Ejercicios por hacer
1. Resume el fragmento en dos oraciones.
2. Repite sin cambios el pasaje del fragmento que va de "El conflicto que" a "mundo entero paga.".
___ Fragmento para leer
La guerra que puede reordenar el mundo
Alerta geopolítica ante una escalada en Medio Oriente.
I. El epicentro estratégico: Estrecho de Ormuz.
El conflicto que hoy enfrenta a Estados Unidos y aliados europeos con Irán no es un episodio aislado. Es la manifestación más reciente de una disputa estructural que combina religión, cultura , ética y valores morales y sociales, también hegemonía, control energético y rivalidad entre bloques de poder.
El Estrecho de Ormuz no es solo una franja marítima: es el punto de tránsito de cerca del 20% del petróleo mundial. Su eventual paralización (aunque sea temporal) impacta de inmediato los precios internacionales, el costo del transporte, la inflación y la estabilidad financiera global.
Cuando Ormuz tiembla, el mundo entero paga.
II. La dimensión histórica y religiosa del conflicto.
______
___ Registros
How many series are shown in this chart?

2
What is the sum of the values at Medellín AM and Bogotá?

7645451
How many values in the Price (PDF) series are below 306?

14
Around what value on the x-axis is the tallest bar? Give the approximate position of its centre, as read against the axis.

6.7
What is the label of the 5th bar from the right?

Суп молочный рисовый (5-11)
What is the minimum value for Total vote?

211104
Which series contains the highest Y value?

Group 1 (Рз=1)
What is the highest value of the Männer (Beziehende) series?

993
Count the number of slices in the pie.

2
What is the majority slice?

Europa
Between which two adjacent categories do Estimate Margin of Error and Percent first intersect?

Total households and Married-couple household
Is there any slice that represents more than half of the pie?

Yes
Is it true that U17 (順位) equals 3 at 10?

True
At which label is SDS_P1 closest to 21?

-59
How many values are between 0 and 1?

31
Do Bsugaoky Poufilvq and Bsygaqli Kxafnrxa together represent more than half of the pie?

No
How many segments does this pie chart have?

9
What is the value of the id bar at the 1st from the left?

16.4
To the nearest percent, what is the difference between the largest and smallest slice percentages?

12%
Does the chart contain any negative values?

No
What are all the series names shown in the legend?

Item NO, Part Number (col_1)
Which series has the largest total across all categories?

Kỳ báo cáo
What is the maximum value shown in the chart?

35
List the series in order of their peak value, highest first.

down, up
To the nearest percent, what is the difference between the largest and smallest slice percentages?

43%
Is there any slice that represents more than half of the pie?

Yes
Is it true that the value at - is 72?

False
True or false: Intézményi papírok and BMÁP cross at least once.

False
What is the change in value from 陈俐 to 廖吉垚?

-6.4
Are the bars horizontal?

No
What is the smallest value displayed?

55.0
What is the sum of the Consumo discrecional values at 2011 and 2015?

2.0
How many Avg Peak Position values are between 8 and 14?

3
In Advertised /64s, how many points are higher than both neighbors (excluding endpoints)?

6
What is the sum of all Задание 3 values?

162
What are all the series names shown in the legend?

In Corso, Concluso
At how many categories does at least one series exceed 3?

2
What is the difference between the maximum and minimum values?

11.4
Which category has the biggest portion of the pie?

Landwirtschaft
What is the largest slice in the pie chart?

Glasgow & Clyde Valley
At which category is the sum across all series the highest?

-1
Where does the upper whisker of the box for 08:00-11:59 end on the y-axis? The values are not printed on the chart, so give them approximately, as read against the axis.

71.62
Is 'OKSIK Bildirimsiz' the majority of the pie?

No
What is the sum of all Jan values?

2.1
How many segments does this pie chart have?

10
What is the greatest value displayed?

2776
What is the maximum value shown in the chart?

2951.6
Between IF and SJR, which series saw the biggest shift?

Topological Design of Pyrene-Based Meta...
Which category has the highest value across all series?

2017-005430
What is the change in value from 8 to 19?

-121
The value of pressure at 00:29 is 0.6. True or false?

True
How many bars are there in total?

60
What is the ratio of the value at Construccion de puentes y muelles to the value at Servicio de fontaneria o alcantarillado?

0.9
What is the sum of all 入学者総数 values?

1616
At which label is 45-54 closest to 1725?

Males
______
Respuestas en orden
1. El conflicto entre Estados Unidos y sus aliados europeos con Irán no es un hecho aislado, sino parte de una disputa de fondo que mezcla religión, cultura, valores, hegemonía, control de la energía y rivalidad entre bloques de poder. El Estrecho de Ormuz es clave porque por él pasa cerca del 20% del petróleo mundial, y si se paraliza, aunque sea por poco tiempo, suben de inmediato los precios, el costo del transporte y la inflación, y se afecta la estabilidad financiera global.

2.
El conflicto que hoy enfrenta a Estados Unidos y aliados europeos con Irán no es un episodio aislado. Es la manifestación más reciente de una disputa estructural que combina religión, cultura , ética y valores morales y sociales, también hegemonía, control energético y rivalidad entre bloques de poder.
El Estrecho de Ormuz no es solo una franja marítima: es el punto de tránsito de cerca del 20% del petróleo mundial. Su eventual paralización (aunque sea temporal) impacta de inmediato los precios internacionales, el costo del transporte, la inflación y la estabilidad financiera global.
Cuando Ormuz tiembla, el mundo entero paga.